▸ RECORDS SUPPLIED
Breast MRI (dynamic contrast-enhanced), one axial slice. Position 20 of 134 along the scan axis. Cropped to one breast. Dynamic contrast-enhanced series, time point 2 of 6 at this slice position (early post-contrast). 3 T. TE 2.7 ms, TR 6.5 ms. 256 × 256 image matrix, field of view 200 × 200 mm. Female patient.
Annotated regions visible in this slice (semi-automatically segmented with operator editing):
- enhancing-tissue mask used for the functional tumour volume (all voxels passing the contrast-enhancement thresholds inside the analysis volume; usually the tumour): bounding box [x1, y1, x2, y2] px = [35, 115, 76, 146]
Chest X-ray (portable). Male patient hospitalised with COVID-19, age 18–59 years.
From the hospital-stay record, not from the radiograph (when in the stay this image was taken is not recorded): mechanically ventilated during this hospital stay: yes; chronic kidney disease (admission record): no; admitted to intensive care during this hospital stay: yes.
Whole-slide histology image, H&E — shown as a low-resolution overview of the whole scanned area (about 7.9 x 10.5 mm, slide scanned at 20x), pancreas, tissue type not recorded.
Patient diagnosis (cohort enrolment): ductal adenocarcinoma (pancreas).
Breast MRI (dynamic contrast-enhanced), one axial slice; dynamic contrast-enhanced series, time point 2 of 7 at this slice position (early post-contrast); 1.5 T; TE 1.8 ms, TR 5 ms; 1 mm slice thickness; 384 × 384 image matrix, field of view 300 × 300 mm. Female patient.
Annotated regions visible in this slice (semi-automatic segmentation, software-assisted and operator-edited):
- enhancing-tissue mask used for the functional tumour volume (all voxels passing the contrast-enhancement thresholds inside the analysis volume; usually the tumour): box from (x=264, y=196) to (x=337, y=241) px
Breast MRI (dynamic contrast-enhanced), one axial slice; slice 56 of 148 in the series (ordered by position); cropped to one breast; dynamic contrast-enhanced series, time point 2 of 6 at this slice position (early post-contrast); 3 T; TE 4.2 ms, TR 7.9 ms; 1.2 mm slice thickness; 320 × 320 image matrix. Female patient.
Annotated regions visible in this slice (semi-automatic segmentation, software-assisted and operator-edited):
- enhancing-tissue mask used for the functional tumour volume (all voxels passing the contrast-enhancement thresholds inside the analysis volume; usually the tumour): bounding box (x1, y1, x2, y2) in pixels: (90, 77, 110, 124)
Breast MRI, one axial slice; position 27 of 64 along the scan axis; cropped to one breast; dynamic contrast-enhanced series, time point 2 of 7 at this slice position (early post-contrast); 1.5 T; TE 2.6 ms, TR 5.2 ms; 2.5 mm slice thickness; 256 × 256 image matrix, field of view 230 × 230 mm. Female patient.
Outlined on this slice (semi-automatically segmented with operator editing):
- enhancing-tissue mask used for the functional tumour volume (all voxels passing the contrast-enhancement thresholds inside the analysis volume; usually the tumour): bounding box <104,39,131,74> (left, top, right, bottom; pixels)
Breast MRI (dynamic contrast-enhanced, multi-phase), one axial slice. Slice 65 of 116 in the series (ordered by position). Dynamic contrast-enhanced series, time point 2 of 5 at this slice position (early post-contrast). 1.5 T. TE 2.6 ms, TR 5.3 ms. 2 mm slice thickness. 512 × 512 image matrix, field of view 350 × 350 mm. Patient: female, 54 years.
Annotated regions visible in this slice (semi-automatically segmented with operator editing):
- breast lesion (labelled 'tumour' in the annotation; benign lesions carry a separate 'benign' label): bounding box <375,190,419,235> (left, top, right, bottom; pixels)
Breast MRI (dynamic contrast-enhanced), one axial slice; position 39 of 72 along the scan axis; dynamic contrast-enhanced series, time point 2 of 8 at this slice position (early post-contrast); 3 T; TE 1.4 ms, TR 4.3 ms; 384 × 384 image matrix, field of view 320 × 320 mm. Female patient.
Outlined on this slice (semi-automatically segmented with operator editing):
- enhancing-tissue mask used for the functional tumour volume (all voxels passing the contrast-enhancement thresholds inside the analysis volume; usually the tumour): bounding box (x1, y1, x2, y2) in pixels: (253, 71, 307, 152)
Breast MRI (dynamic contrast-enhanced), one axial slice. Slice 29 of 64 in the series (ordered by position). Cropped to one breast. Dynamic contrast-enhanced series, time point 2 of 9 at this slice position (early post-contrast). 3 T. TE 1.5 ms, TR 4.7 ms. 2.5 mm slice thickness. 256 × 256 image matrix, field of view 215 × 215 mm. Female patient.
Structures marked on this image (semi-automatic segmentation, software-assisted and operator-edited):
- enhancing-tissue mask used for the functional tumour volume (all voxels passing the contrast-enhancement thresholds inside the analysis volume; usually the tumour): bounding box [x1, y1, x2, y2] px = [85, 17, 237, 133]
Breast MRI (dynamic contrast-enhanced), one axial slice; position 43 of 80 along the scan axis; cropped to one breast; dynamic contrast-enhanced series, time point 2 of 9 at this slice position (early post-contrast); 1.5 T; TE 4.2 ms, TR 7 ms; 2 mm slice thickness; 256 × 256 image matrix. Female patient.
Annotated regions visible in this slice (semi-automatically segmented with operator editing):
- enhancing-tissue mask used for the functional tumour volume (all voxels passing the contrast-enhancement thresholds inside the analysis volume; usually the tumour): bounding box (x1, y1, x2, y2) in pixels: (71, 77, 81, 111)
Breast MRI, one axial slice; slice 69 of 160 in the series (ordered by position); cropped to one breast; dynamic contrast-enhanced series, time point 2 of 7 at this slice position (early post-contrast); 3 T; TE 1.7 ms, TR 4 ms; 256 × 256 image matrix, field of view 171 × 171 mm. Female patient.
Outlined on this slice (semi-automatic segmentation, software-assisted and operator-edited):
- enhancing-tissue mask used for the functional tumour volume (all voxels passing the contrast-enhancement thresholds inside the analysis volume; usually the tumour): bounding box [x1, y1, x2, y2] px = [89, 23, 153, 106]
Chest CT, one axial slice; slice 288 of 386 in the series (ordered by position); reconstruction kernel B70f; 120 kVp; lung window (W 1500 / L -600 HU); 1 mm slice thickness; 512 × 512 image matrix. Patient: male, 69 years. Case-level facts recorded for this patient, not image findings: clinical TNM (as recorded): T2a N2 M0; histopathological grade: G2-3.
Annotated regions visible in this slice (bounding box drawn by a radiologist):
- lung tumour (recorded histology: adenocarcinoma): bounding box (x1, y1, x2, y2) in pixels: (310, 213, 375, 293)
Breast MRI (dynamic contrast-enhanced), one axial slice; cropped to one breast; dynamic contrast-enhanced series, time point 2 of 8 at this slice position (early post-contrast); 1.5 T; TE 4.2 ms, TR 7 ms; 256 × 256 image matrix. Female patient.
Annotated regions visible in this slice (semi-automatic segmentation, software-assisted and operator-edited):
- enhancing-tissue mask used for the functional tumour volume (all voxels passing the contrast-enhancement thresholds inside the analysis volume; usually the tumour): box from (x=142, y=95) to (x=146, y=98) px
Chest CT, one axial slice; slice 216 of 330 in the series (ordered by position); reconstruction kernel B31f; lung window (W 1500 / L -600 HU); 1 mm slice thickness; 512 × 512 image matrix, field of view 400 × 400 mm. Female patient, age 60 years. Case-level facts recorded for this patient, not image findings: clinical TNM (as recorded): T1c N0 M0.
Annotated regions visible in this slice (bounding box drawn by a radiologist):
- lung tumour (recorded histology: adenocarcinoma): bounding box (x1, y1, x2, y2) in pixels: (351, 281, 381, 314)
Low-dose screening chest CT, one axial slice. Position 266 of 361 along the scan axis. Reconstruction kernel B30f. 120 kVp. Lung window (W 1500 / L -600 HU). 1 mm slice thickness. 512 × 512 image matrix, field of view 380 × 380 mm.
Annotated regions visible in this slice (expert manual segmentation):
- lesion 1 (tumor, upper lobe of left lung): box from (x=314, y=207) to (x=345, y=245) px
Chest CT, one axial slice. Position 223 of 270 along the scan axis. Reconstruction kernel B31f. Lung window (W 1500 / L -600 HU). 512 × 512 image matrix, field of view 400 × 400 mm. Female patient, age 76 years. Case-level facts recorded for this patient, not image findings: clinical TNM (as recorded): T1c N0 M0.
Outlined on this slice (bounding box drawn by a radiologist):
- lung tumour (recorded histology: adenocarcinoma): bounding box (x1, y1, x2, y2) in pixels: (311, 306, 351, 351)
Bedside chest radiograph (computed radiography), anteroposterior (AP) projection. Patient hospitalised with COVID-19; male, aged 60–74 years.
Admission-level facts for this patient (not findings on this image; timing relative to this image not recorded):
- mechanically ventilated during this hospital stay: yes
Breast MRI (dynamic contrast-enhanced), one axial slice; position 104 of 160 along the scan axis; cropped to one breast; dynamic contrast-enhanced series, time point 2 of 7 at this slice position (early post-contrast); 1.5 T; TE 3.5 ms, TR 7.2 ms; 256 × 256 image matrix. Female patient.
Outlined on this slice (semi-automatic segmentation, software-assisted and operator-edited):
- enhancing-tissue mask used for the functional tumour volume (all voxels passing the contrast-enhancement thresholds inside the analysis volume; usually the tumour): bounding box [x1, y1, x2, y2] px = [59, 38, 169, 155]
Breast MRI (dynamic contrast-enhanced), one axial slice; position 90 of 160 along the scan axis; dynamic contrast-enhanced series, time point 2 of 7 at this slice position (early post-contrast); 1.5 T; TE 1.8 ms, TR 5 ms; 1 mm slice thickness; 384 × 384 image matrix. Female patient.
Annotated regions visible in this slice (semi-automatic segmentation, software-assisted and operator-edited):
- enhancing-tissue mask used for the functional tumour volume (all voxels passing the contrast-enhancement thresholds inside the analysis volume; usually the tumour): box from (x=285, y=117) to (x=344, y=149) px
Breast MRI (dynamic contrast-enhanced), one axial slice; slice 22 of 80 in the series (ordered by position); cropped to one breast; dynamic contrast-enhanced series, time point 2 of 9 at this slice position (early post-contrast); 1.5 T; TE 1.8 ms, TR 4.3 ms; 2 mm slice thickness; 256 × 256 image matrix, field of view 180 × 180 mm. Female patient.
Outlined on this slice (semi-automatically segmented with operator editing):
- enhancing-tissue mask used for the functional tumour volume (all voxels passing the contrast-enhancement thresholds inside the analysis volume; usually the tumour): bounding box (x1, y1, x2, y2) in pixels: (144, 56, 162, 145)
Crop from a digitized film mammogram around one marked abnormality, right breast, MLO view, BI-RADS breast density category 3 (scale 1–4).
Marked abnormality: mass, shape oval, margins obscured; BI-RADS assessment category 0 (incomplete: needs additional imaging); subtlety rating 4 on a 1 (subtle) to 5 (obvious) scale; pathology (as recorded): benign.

▸ TASK REQUIREMENTS
The line above containing "Breast MRI (dynamic contrast-enhanced), one axial slice; cropped", the line containing "306, 351, 351)", and every line between them are to be transcribed exactly; no other line is wanted.

▸ EXPECTED ANSWER
Breast MRI (dynamic contrast-enhanced), one axial slice; cropped to one breast; dynamic contrast-enhanced series, time point 2 of 8 at this slice position (early post-contrast); 1.5 T; TE 4.2 ms, TR 7 ms; 256 × 256 image matrix. Female patient.
Annotated regions visible in this slice (semi-automatic segmentation, software-assisted and operator-edited):
- enhancing-tissue mask used for the functional tumour volume (all voxels passing the contrast-enhancement thresholds inside the analysis volume; usually the tumour): box from (x=142, y=95) to (x=146, y=98) px
Chest CT, one axial slice; slice 216 of 330 in the series (ordered by position); reconstruction kernel B31f; lung window (W 1500 / L -600 HU); 1 mm slice thickness; 512 × 512 image matrix, field of view 400 × 400 mm. Female patient, age 60 years. Case-level facts recorded for this patient, not image findings: clinical TNM (as recorded): T1c N0 M0.
Annotated regions visible in this slice (bounding box drawn by a radiologist):
- lung tumour (recorded histology: adenocarcinoma): bounding box (x1, y1, x2, y2) in pixels: (351, 281, 381, 314)
Low-dose screening chest CT, one axial slice. Position 266 of 361 along the scan axis. Reconstruction kernel B30f. 120 kVp. Lung window (W 1500 / L -600 HU). 1 mm slice thickness. 512 × 512 image matrix, field of view 380 × 380 mm.
Annotated regions visible in this slice (expert manual segmentation):
- lesion 1 (tumor, upper lobe of left lung): box from (x=314, y=207) to (x=345, y=245) px
Chest CT, one axial slice. Position 223 of 270 along the scan axis. Reconstruction kernel B31f. Lung window (W 1500 / L -600 HU). 512 × 512 image matrix, field of view 400 × 400 mm. Female patient, age 76 years. Case-level facts recorded for this patient, not image findings: clinical TNM (as recorded): T1c N0 M0.
Outlined on this slice (bounding box drawn by a radiologist):
- lung tumour (recorded histology: adenocarcinoma): bounding box (x1, y1, x2, y2) in pixels: (311, 306, 351, 351)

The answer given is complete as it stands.